With the support of the Trusts senior team, the nurse developed a “Learning Lessons” framework, constituting six core elements:

  1. Bulletins – circulated to all staff on a bi-monthly basis, including good practice regarding patient safety and experience sharing;
  2. Learning Lessons sessions – held monthly and available to all staff;
  3. Learning Lessons Leads – development of a virtual group of 50+ staff in the Trust to establish a culture of learning and development based on national and international dissemination of knowledge;
  4. Debriefing sessions – following incidents for both staff and patients to support understanding and learning;
  5. Incident feedback pathways – to support timely feedback and changes in practice where needed;
  6. Developing a learning culture – to establish a ‘safety culture’ and lessons learnt as business as usual.

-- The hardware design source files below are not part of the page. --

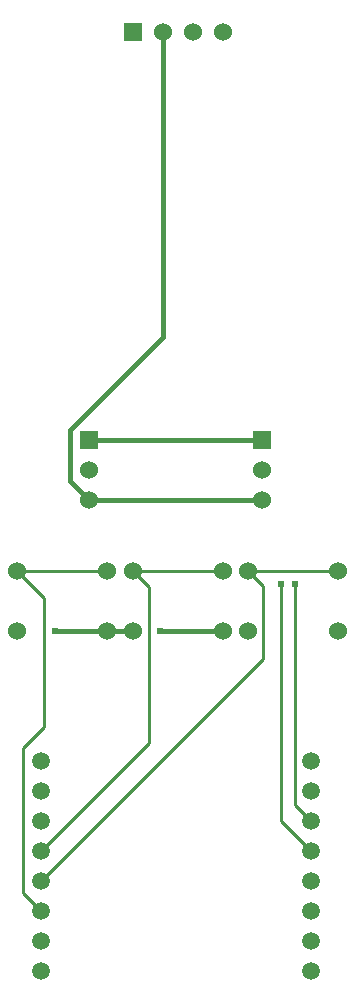
<source format=gtl>
G04 Layer: TopLayer*
G04 EasyEDA v6.5.47, 2024-10-12 02:41:22*
G04 de610928b34d45079a866c0004aef406,b136c329f792480eb7d0c4728c74c1db,10*
G04 Gerber Generator version 0.2*
G04 Scale: 100 percent, Rotated: No, Reflected: No *
G04 Dimensions in millimeters *
G04 leading zeros omitted , absolute positions ,4 integer and 5 decimal *
%FSLAX45Y45*%
%MOMM*%

%ADD10C,0.4000*%
%ADD11C,0.2540*%
%ADD12C,1.5240*%
%ADD13C,1.5080*%
%ADD14R,1.5240X1.5240*%
%ADD15C,0.6200*%

%LPD*%
D10*
X-113537Y1395729D02*
G01*
X-113537Y-1180337D01*
X-901700Y-1968500D01*
X-901700Y-2400300D01*
X-736600Y-2565400D01*
X-139700Y-3670300D02*
G01*
X393700Y-3670300D01*
X-1028700Y-3670300D02*
G01*
X-368300Y-3670300D01*
X-736600Y-2057400D02*
G01*
X723392Y-2057400D01*
X-736600Y-2565400D02*
G01*
X723392Y-2565400D01*
D11*
X889000Y-3276600D02*
G01*
X889000Y-5283200D01*
X1143000Y-5537200D01*
X1143000Y-5283200D02*
G01*
X1003300Y-5143500D01*
X1003300Y-4635500D01*
X1003300Y-3276600D01*
X-1346200Y-3162300D02*
G01*
X-1117600Y-3390900D01*
X-1117600Y-4483100D01*
X-1295400Y-4660900D01*
X-1295400Y-5892800D01*
X-1143000Y-6045200D01*
X-1143000Y-5791200D02*
G01*
X736600Y-3911600D01*
X736600Y-3289300D01*
X609600Y-3162300D01*
X1371600Y-3162300D02*
G01*
X609600Y-3162300D01*
X-1346200Y-3162300D02*
G01*
X-584200Y-3162300D01*
X-368300Y-3162300D02*
G01*
X393700Y-3162300D01*
X-1143000Y-5537200D02*
G01*
X-228600Y-4622800D01*
X-228600Y-3302000D01*
X-368300Y-3162300D01*
D12*
G01*
X-1346200Y-3162300D03*
G01*
X-1346200Y-3670300D03*
G01*
X-584200Y-3162300D03*
G01*
X-584200Y-3670300D03*
G01*
X-368300Y-3162300D03*
G01*
X-368300Y-3670300D03*
G01*
X393700Y-3162300D03*
G01*
X393700Y-3670300D03*
G01*
X609600Y-3162300D03*
G01*
X609600Y-3670300D03*
G01*
X1371600Y-3162300D03*
G01*
X1371600Y-3670300D03*
D13*
G01*
X1143000Y-6553200D03*
G01*
X-1143000Y-6553200D03*
G01*
X1143000Y-4775200D03*
G01*
X1143000Y-5029200D03*
G01*
X1143000Y-5283200D03*
G01*
X1143000Y-5537200D03*
G01*
X1143000Y-5791200D03*
G01*
X1143000Y-6045200D03*
G01*
X1143000Y-6299200D03*
G01*
X-1143000Y-4775200D03*
G01*
X-1143000Y-5029200D03*
G01*
X-1143000Y-5283200D03*
G01*
X-1143000Y-5537200D03*
G01*
X-1143000Y-5791200D03*
G01*
X-1143000Y-6045200D03*
G01*
X-1143000Y-6299200D03*
D12*
G01*
X-736600Y-2565400D03*
G01*
X-736600Y-2311400D03*
G01*
X723392Y-2311400D03*
G01*
X723392Y-2565400D03*
D14*
G01*
X723392Y-2057400D03*
G01*
X-736600Y-2057400D03*
G01*
X-369341Y1395679D03*
D12*
G01*
X-113537Y1395729D03*
G01*
X140462Y1395729D03*
G01*
X394462Y1395729D03*
D15*
G01*
X1003300Y-3276600D03*
G01*
X889000Y-3276600D03*
G01*
X-1028700Y-3670300D03*
G01*
X-139700Y-3670300D03*
M02*

</source>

The monthly ‘Learning Lessons’ sessions are facilitated by the nurse to reflect on learning from incidents, complaints, duty of candour incidents and more widely other organisations’ major incidents. Sessions are delivered by staff who have been directly involved in incidents and relevant experts in their fields.

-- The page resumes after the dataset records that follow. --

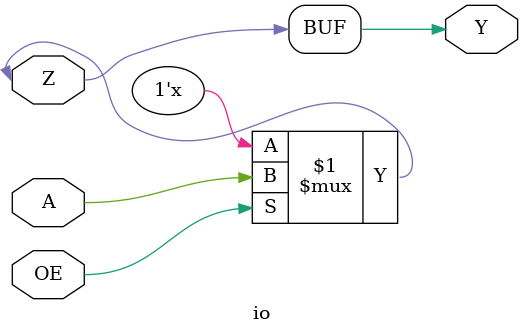
<source format=v>

module top (input A, input B, input SEL, output Y1, output Y2, output Z);
   io   io1(.A(A), .OE( SEL), .Z(Z), .Y(Y1));
   pass io2(.A(B), .OE(!SEL), .Z(Z), .Y(Y2));
endmodule

module pass (input A, input OE, inout Z, output Y);
   io io(.A(A), .OE(OE), .Z(Z), .Y(Y));
endmodule

module io (input A, input OE, inout Z, output Y);
   assign Z = (OE) ? A : 1'bz;
   assign Y = Z;
endmodule

</source>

The MaPSaF tool has been adopted and is used to assess the culture of both inpatient and community teams to create action plans for each individual team to improve the Trust’s safety culture. Local team led investigations into less serious/no harm incidents has begun and includes the involvement of patients or relatives are shared, in line with the Trust’s ‘Being Open’ policy.

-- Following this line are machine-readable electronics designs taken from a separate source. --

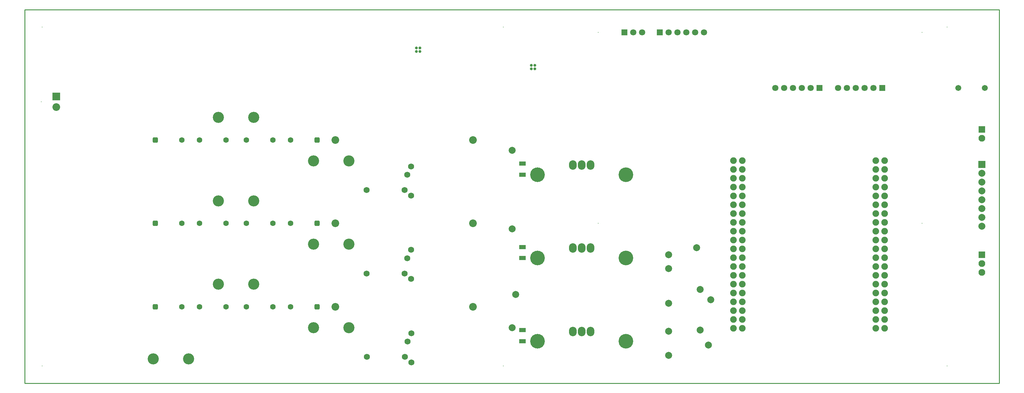
<source format=gbs>
G04 Layer_Color=16711935*
%FSLAX43Y43*%
%MOMM*%
G71*
G01*
G75*
%ADD43C,0.254*%
%ADD98R,1.903X1.203*%
%ADD106O,2.203X2.703*%
%ADD107C,2.203*%
%ADD108C,3.203*%
%ADD109C,1.803*%
%ADD110R,1.803X1.803*%
%ADD111C,1.703*%
%ADD112C,1.727*%
%ADD115C,1.903*%
%ADD116R,1.953X1.953*%
%ADD117C,1.953*%
%ADD118C,4.203*%
%ADD119R,2.203X2.203*%
%ADD120R,0.203X0.203*%
%ADD121C,2.003*%
%ADD122R,2.003X2.003*%
%ADD123C,1.603*%
G04:AMPARAMS|DCode=124|XSize=1.603mm|YSize=1.603mm|CornerRadius=0.452mm|HoleSize=0mm|Usage=FLASHONLY|Rotation=0.000|XOffset=0mm|YOffset=0mm|HoleType=Round|Shape=RoundedRectangle|*
%AMROUNDEDRECTD124*
21,1,1.603,0.700,0,0,0.0*
21,1,0.700,1.603,0,0,0.0*
1,1,0.903,0.350,-0.350*
1,1,0.903,-0.350,-0.350*
1,1,0.903,-0.350,0.350*
1,1,0.903,0.350,0.350*
%
%ADD124ROUNDEDRECTD124*%
%ADD125C,0.803*%
%ADD126C,0.203*%
D43*
X0Y0D02*
Y107500D01*
X280000D01*
Y0D02*
Y107500D01*
X0Y0D02*
X280000D01*
D98*
X143000Y15300D02*
D03*
Y12100D02*
D03*
Y39200D02*
D03*
Y36000D02*
D03*
Y63200D02*
D03*
Y60000D02*
D03*
D106*
X157450Y62800D02*
D03*
X160000D02*
D03*
X162550D02*
D03*
X157450Y14900D02*
D03*
X160000D02*
D03*
X162550D02*
D03*
Y38900D02*
D03*
X160000D02*
D03*
X157450D02*
D03*
D107*
X128750Y70000D02*
D03*
X89250D02*
D03*
X9000Y79500D02*
D03*
X128750Y22000D02*
D03*
X89250D02*
D03*
X128750Y46000D02*
D03*
X89250D02*
D03*
D108*
X93080Y16000D02*
D03*
X82920D02*
D03*
X36920Y7000D02*
D03*
X47080D02*
D03*
X55620Y76500D02*
D03*
X65780D02*
D03*
X55620Y52500D02*
D03*
X65780D02*
D03*
X55620Y28500D02*
D03*
X65780D02*
D03*
X82920Y64000D02*
D03*
X93080D02*
D03*
X82920Y40000D02*
D03*
X93080D02*
D03*
D109*
X195110Y101000D02*
D03*
X190030D02*
D03*
X184950D02*
D03*
X187490D02*
D03*
X192570D02*
D03*
X177330Y101000D02*
D03*
X174790D02*
D03*
X218190Y85000D02*
D03*
X223270D02*
D03*
X225810D02*
D03*
X220730D02*
D03*
X215650D02*
D03*
X236190Y85000D02*
D03*
X241270D02*
D03*
X243810D02*
D03*
X238730D02*
D03*
X233650D02*
D03*
D110*
X182410Y101000D02*
D03*
X172250Y101000D02*
D03*
X228350Y85000D02*
D03*
X246350Y85000D02*
D03*
D111*
X268200Y85000D02*
D03*
X275800D02*
D03*
D112*
X111000Y54000D02*
D03*
X109880Y59970D02*
D03*
X98200Y55570D02*
D03*
X109120D02*
D03*
X111000Y62380D02*
D03*
X111100Y6000D02*
D03*
X109980Y11970D02*
D03*
X98300Y7570D02*
D03*
X109220D02*
D03*
X111100Y14380D02*
D03*
X111000Y38380D02*
D03*
X109880Y35970D02*
D03*
X109120Y31570D02*
D03*
X111000Y30000D02*
D03*
X98200Y31570D02*
D03*
D115*
X244460Y64100D02*
D03*
Y61560D02*
D03*
Y59020D02*
D03*
Y56480D02*
D03*
Y53940D02*
D03*
Y51400D02*
D03*
Y48860D02*
D03*
Y46320D02*
D03*
Y43780D02*
D03*
Y41240D02*
D03*
Y38700D02*
D03*
Y36160D02*
D03*
Y33620D02*
D03*
Y31080D02*
D03*
Y28540D02*
D03*
Y26000D02*
D03*
Y23460D02*
D03*
Y20920D02*
D03*
Y18380D02*
D03*
Y15840D02*
D03*
X247000Y64100D02*
D03*
Y61560D02*
D03*
Y59020D02*
D03*
Y56480D02*
D03*
Y53940D02*
D03*
Y51400D02*
D03*
Y48860D02*
D03*
Y46320D02*
D03*
Y43780D02*
D03*
Y41240D02*
D03*
Y38700D02*
D03*
Y36160D02*
D03*
Y33620D02*
D03*
Y31080D02*
D03*
Y28540D02*
D03*
Y26000D02*
D03*
Y23460D02*
D03*
Y20920D02*
D03*
Y18380D02*
D03*
Y15840D02*
D03*
X206100D02*
D03*
Y18380D02*
D03*
Y20920D02*
D03*
Y23460D02*
D03*
Y26000D02*
D03*
Y28540D02*
D03*
Y31080D02*
D03*
Y33620D02*
D03*
Y36160D02*
D03*
Y38700D02*
D03*
Y41240D02*
D03*
Y43780D02*
D03*
Y46320D02*
D03*
Y48860D02*
D03*
Y51400D02*
D03*
Y53940D02*
D03*
Y56480D02*
D03*
Y59020D02*
D03*
Y61560D02*
D03*
Y64100D02*
D03*
X203560Y15840D02*
D03*
Y18380D02*
D03*
Y20920D02*
D03*
Y23460D02*
D03*
Y26000D02*
D03*
Y28540D02*
D03*
Y31080D02*
D03*
Y33620D02*
D03*
Y36160D02*
D03*
Y38700D02*
D03*
Y41240D02*
D03*
Y43780D02*
D03*
Y46320D02*
D03*
Y48860D02*
D03*
Y51400D02*
D03*
Y53940D02*
D03*
Y56480D02*
D03*
Y59020D02*
D03*
Y61560D02*
D03*
Y64100D02*
D03*
D116*
X275000Y37000D02*
D03*
Y73000D02*
D03*
D117*
Y34460D02*
D03*
Y31920D02*
D03*
Y70460D02*
D03*
D118*
X147300Y12100D02*
D03*
X172700D02*
D03*
X147300Y60000D02*
D03*
X172700D02*
D03*
X147300Y36000D02*
D03*
X172700D02*
D03*
D119*
X9000Y82500D02*
D03*
D120*
X4680Y81000D02*
D03*
D121*
X141000Y25500D02*
D03*
X194000Y15300D02*
D03*
X185000Y15000D02*
D03*
X197100Y24000D02*
D03*
X185000Y23000D02*
D03*
X196400Y11000D02*
D03*
X185000Y8000D02*
D03*
Y37000D02*
D03*
X140000Y16000D02*
D03*
X185000Y33000D02*
D03*
X140000Y44400D02*
D03*
X193000Y39000D02*
D03*
X140000Y67000D02*
D03*
X194000Y27000D02*
D03*
X275000Y45220D02*
D03*
Y47760D02*
D03*
Y50300D02*
D03*
Y52840D02*
D03*
Y55380D02*
D03*
Y57920D02*
D03*
Y60460D02*
D03*
D122*
Y63000D02*
D03*
D123*
X57820Y70000D02*
D03*
X50200D02*
D03*
X45120D02*
D03*
X76380Y22000D02*
D03*
X71300D02*
D03*
X63680D02*
D03*
X57820Y22000D02*
D03*
X50200D02*
D03*
X45120D02*
D03*
X76380Y46000D02*
D03*
X71300D02*
D03*
X63680D02*
D03*
X57820Y46000D02*
D03*
X50200D02*
D03*
X45120D02*
D03*
X76380Y70000D02*
D03*
X71300D02*
D03*
X63680D02*
D03*
D124*
X37500Y70000D02*
D03*
X84000Y22000D02*
D03*
X37500Y22000D02*
D03*
X84000Y46000D02*
D03*
X37500Y46000D02*
D03*
X84000Y70000D02*
D03*
D125*
X112500Y96500D02*
D03*
X113500D02*
D03*
X112500Y95500D02*
D03*
X113500D02*
D03*
X146500Y90500D02*
D03*
X145500D02*
D03*
X146500Y91500D02*
D03*
X145500D02*
D03*
D126*
X5000Y102500D02*
D03*
X164750Y101000D02*
D03*
Y46000D02*
D03*
X257770D02*
D03*
X257750Y101000D02*
D03*
X5000Y5000D02*
D03*
X137500Y5000D02*
D03*
X265000Y5000D02*
D03*
Y102500D02*
D03*
X137500D02*
D03*
M02*

</source>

The framework is promoted throughout the Trust by use of posters, banners and other communications channels including short video clips.

Adding value

Better outcomes – Staff engagement through the monthly Learning Lessons sessions has been extremely positive, with continually increasing attendance; in excess of 325 staff members attend the sessions. Qualitative feedback from these sessions has demonstrated the evolving learning across the trust and the team are observing changes in practice showing demonstrable translation.

Better experience – The opportunity to learn has been well received by staff, with engagement shown through positive feedback as well as suggestions to shape future sessions and continual improvement. Staff feedback includes:

  • “I found all of the session very interesting and informative.”
  • “Really enjoyed the Learning Lessons session and felt inspired.”
  • “We had an excellent speaker and an interested audience.”

Better use of resources – The monthly Learning Lessons bulletin is distributed to every member of staff, reinforcing the key messages. The engagement of staff with the Learning Lessons programme has been central to assisting the organisation to change its culture around incidents, particularly around the topic of suicide. The improvement is palpable, but time-saving and other resource implications have not yet been calculated.

The work was recognised by the Care Quality Commission (CQC) as a learning framework that is well embedded in the Trust. North Staffordshire and Stoke-on-Trent Clinical Commissioning Groups noted: “The Trust openly share evidence of the good practice and we regularly receive copies of the Learning Lessons bulletin.”

Challenges and lessons learnt for implementation

People learn best through listening, discussing and seeing – staff are interested in hearing about incidents and how they were dealt with. The sessions due to their successes have been expanded to welcome other agencies – multi-agency reflection following incidents. This includes police teams, the fire service and adult social care.

It was challenging at first to secure staff engagement due to busy schedules, but once they had attended they generally returned to further sessions.

Celebrate your successes and be positive about the good work that is done as well as looking at what can be improved.